[Exercise] Locate each line in the records below that contains the string "state" and copy those lines out. Case matters when matching.

[Input records]

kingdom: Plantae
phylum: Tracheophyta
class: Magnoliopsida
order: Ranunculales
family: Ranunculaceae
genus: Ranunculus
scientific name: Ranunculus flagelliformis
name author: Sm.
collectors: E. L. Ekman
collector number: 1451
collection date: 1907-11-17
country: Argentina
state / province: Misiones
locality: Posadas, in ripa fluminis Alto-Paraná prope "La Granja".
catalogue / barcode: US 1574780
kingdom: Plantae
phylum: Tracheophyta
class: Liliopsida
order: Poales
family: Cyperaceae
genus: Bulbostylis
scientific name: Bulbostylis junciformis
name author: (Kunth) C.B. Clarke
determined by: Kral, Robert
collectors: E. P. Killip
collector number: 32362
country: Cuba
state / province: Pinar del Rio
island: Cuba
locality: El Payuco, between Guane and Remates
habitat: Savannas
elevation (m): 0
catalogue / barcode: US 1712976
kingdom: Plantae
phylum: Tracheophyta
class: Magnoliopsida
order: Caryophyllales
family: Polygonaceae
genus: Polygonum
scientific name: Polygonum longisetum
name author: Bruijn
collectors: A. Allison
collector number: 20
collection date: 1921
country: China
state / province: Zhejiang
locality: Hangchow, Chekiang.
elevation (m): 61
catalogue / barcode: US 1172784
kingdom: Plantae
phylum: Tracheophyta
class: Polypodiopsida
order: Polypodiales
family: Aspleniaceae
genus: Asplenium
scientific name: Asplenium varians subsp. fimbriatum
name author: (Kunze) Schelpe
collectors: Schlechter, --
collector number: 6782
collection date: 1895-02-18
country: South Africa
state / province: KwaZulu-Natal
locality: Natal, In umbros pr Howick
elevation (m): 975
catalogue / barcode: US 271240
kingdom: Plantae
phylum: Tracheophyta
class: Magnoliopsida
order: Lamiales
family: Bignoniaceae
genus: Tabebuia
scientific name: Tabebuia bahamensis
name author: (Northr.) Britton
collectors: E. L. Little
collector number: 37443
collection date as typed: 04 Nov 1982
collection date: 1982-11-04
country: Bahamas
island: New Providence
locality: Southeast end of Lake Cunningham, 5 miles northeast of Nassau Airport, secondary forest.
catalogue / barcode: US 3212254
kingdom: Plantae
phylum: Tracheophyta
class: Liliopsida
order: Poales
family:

[Full answer]
state / province: Misiones
state / province: Pinar del Rio
state / province: Zhejiang
state / province: KwaZulu-Natal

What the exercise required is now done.